DELTA TAU LAMBDA CHAPTER

In the late 1940s seven men who had attended college in different states across the USA and had become members of Alpha Phi Alpha Fraternity Inc there, relocated to Arizona. Those men are Albrey C. Aldridge, Elmer Carrier, Harry F. Edwards, Curtis O. Greenfield, Jefferson Eugene Grigsby, Morgan Maxwell, and W. A. Robinson. On December 3, 1949 these seven men chartered Delta Tau Lambda Chapter seated in Phoenix and Tucson, Arizona, becoming the 207th Chapter of Alpha Phi Alpha Fraternity, Inc. In 1961 Delta Tau Lambda had grown such that the brothers in Tucson decided to charter another alumni chapter, Eta Psi Lambda seated in Tucson Arizona. The brothers of Delta Tau Lambda was also instrumental in the chartering of Mu Eta Chapter on the campus of Arizona State University in 1976 In addition to executing our national community service programs Delta Tau Lambda Chapter has initiated highly successful local programs. In the 1980’s the chapter started a Youth Oratorical Contest as well as a scholarship.

The Seven Jewels

ALPHA PHI ALPHA’S FOUNDERS

The Founding Jewels of Alpha Phi Alpha Fraternity, Inc. were no ordinary achievers. Given racial attitudes in 1906, their accomplishments were monumental. As founder Henry Arthur Callis euphemistically stated—because the half-dozen African American students at Cornell University during the school year 1904-05 did not return to campus the following year, the incoming students in 1905-06, in founding Alpha Phi Alpha, were determined to bind themselves together to ensure that each would survive in the racially hostile environment. In coming together with this simple act, they preceded by decades the emergence of such on-campus programs as Affirmative Action and Upward Bound. The students set outstanding examples of Scholarship, Leadership and Tenacity —preceding the efforts even of the NAACP and similar civil rights organizations.

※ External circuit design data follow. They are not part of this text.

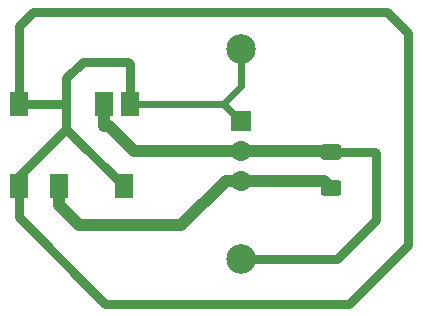
<source format=gbr>
%TF.GenerationSoftware,KiCad,Pcbnew,(5.99.0-8821-g31003c6e09)*%
%TF.CreationDate,2021-03-07T11:32:37-07:00*%
%TF.ProjectId,testPCB,74657374-5043-4422-9e6b-696361645f70,rev?*%
%TF.SameCoordinates,Original*%
%TF.FileFunction,Copper,L1,Top*%
%TF.FilePolarity,Positive*%
%FSLAX46Y46*%
G04 Gerber Fmt 4.6, Leading zero omitted, Abs format (unit mm)*
G04 Created by KiCad (PCBNEW (5.99.0-8821-g31003c6e09)) date 2021-03-07 11:32:37*
%MOMM*%
%LPD*%
G01*
G04 APERTURE LIST*
G04 Aperture macros list*
%AMRoundRect*
0 Rectangle with rounded corners*
0 $1 Rounding radius*
0 $2 $3 $4 $5 $6 $7 $8 $9 X,Y pos of 4 corners*
0 Add a 4 corners polygon primitive as box body*
4,1,4,$2,$3,$4,$5,$6,$7,$8,$9,$2,$3,0*
0 Add four circle primitives for the rounded corners*
1,1,$1+$1,$2,$3*
1,1,$1+$1,$4,$5*
1,1,$1+$1,$6,$7*
1,1,$1+$1,$8,$9*
0 Add four rect primitives between the rounded corners*
20,1,$1+$1,$2,$3,$4,$5,0*
20,1,$1+$1,$4,$5,$6,$7,0*
20,1,$1+$1,$6,$7,$8,$9,0*
20,1,$1+$1,$8,$9,$2,$3,0*%
G04 Aperture macros list end*
%TA.AperFunction,SMDPad,CuDef*%
%ADD10RoundRect,0.250000X0.625000X-0.400000X0.625000X0.400000X-0.625000X0.400000X-0.625000X-0.400000X0*%
%TD*%
%TA.AperFunction,ComponentPad*%
%ADD11R,1.700000X1.700000*%
%TD*%
%TA.AperFunction,ComponentPad*%
%ADD12O,1.700000X1.700000*%
%TD*%
%TA.AperFunction,SMDPad,CuDef*%
%ADD13R,1.500000X2.000000*%
%TD*%
%TA.AperFunction,ViaPad*%
%ADD14C,2.500000*%
%TD*%
%TA.AperFunction,Conductor*%
%ADD15C,0.800000*%
%TD*%
%TA.AperFunction,Conductor*%
%ADD16C,1.000000*%
%TD*%
%TA.AperFunction,Conductor*%
%ADD17C,0.600000*%
%TD*%
G04 APERTURE END LIST*
D10*
%TO.P,R1,1*%
%TO.N,Net-(J1-Pad3)*%
X-180060600Y-318338800D03*
%TO.P,R1,2*%
%TO.N,Net-(J1-Pad4)*%
X-180060600Y-315238800D03*
%TD*%
D11*
%TO.P,J2,1,Pin_1*%
%TO.N,GND*%
X-187756800Y-312648600D03*
D12*
%TO.P,J2,2,Pin_2*%
%TO.N,Net-(J1-Pad4)*%
X-187756800Y-315188600D03*
%TO.P,J2,3,Pin_3*%
%TO.N,Net-(J1-Pad3)*%
X-187756800Y-317728600D03*
%TD*%
D13*
%TO.P,J1,1,Pin_1*%
%TO.N,GND*%
X-206519800Y-318180600D03*
%TO.P,J1,2,Pin_2*%
X-206519800Y-311180600D03*
%TO.P,J1,3,Pin_3*%
%TO.N,Net-(J1-Pad3)*%
X-203119800Y-318180600D03*
%TO.P,J1,4,Pin_4*%
%TO.N,Net-(J1-Pad4)*%
X-199319800Y-311180600D03*
%TO.P,J1,5,Pin_5*%
%TO.N,GND*%
X-197119800Y-311180600D03*
%TO.P,J1,6,Pin_6*%
X-197619800Y-318180600D03*
%TD*%
D14*
%TO.N,Net-(J1-Pad4)*%
X-187756800Y-324307200D03*
%TO.N,GND*%
X-187731400Y-306552600D03*
%TD*%
D15*
%TO.N,Net-(J1-Pad4)*%
X-176301400Y-321056000D02*
X-176301400Y-315315600D01*
D16*
X-198895368Y-313055000D02*
X-199313800Y-313055000D01*
D15*
X-179552600Y-324307200D02*
X-176301400Y-321056000D01*
D16*
X-187756800Y-315188600D02*
X-180110800Y-315188600D01*
D15*
X-176301400Y-315315600D02*
X-176378200Y-315238800D01*
X-187756800Y-324307200D02*
X-179552600Y-324307200D01*
D16*
X-187756800Y-315188600D02*
X-196761768Y-315188600D01*
X-180110800Y-315188600D02*
X-180060600Y-315238800D01*
X-199319800Y-313049000D02*
X-199319800Y-311180600D01*
X-199313800Y-313055000D02*
X-199319800Y-313049000D01*
D15*
X-176378200Y-315238800D02*
X-180060600Y-315238800D01*
D16*
X-196761768Y-315188600D02*
X-198895368Y-313055000D01*
%TO.N,Net-(J1-Pad3)*%
X-192760600Y-321487800D02*
X-201422000Y-321487800D01*
X-180670800Y-317728600D02*
X-180060600Y-318338800D01*
X-187756800Y-317728600D02*
X-189001400Y-317728600D01*
X-187756800Y-317728600D02*
X-180670800Y-317728600D01*
X-203119800Y-319790000D02*
X-203119800Y-318180600D01*
X-189001400Y-317728600D02*
X-192760600Y-321487800D01*
X-201422000Y-321487800D02*
X-203119800Y-319790000D01*
D15*
%TO.N,GND*%
X-206519800Y-320809600D02*
X-206519800Y-318180600D01*
X-206519800Y-318180600D02*
X-206519800Y-317291800D01*
X-201117200Y-307644800D02*
X-197281800Y-307644800D01*
X-197119800Y-307806800D02*
X-197119800Y-311180600D01*
D17*
X-189224800Y-311180600D02*
X-187731400Y-309687200D01*
X-187731400Y-309687200D02*
X-187731400Y-306552600D01*
D15*
X-206519800Y-317291800D02*
X-202514200Y-313286200D01*
X-202514200Y-313286200D02*
X-202514200Y-310896000D01*
X-206519800Y-311180600D02*
X-206519800Y-304589200D01*
X-173583600Y-305181000D02*
X-173583600Y-323113400D01*
X-202514200Y-310896000D02*
X-202514200Y-309041800D01*
X-206519800Y-304589200D02*
X-205359000Y-303428400D01*
X-175336200Y-303428400D02*
X-173583600Y-305181000D01*
X-202514200Y-309041800D02*
X-201117200Y-307644800D01*
X-173583600Y-323113400D02*
X-178587400Y-328117200D01*
X-199212200Y-328117200D02*
X-206519800Y-320809600D01*
X-197619800Y-318180600D02*
X-202514200Y-313286200D01*
D17*
X-187756800Y-312648600D02*
X-189224800Y-311180600D01*
D15*
X-197281800Y-307644800D02*
X-197119800Y-307806800D01*
X-202798800Y-311180600D02*
X-202514200Y-310896000D01*
X-205359000Y-303428400D02*
X-175336200Y-303428400D01*
X-206519800Y-311180600D02*
X-202798800Y-311180600D01*
X-178587400Y-328117200D02*
X-199212200Y-328117200D01*
D17*
X-189224800Y-311180600D02*
X-197119800Y-311180600D01*
%TD*%
M02*

</source>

ALPHA PHI ALPHA – A BRIEF HISTORY

First of All, Servants of All, We Shall Transcend All

Alpha Phi Alpha Fraternity Inc., the first intercollegiate Greek-letter organization established for Black college students, was organized at Cornell University, Ithaca, New York, in 1906. Alpha Phi Alpha Fraternity was born out of the desire for maintaining close association and unified support for members of this small minority group, in as much as they were denied, for the most part, the mutual helpfulness which the majority of the students attending their university regularly enjoyed.

The seven visionary founders at Cornell, Henry A. Callis, Charles H. Chapman, Eugene K. Jones, George B. Kelly, Nathaniel A. Murray, Robert H. Ogle, and Vertner W. Tandy, labored in the years of severe economic struggle and racial conflict in the United States. Despite their difficulties of life, the early pioneers succeeded in laying a firm foundation and remained steadfast in their goals pointing towards the development of the Fraternity’s membership – which are the espousing of the principles of good character,sound scholarship, fellowship, and the uplifting of humanity, especially the struggling Black population around the world.

Because of the needs of the national black community and the organization’s commitment to positive social change, Alpha Phi Alpha began to involve deeply into social reform and education. The “Go to High School – Go to College” campaign of the 1920’s and 1930’s established Alpha Phi Alpha as a scholarship organization. The struggle for equality and for raising the level of consciousness and mobility were heightened by the involvement of such brothers as; W.E.B. Dubois, Paul Robeson, Dr. Martin Luther King jr., Jesse Owens, David Dinkins, Dick Gregory, Hope Franklin, to name a few.

The Fraternity has grown steadily in influence throughout the years. It integrated its racial membership in 1945 and it has expanded to the extent that there are now over 150,000 Alpha Men 800 chapters located throughout the U.S., Caribbean Islands, Africa, Asia, and Europe.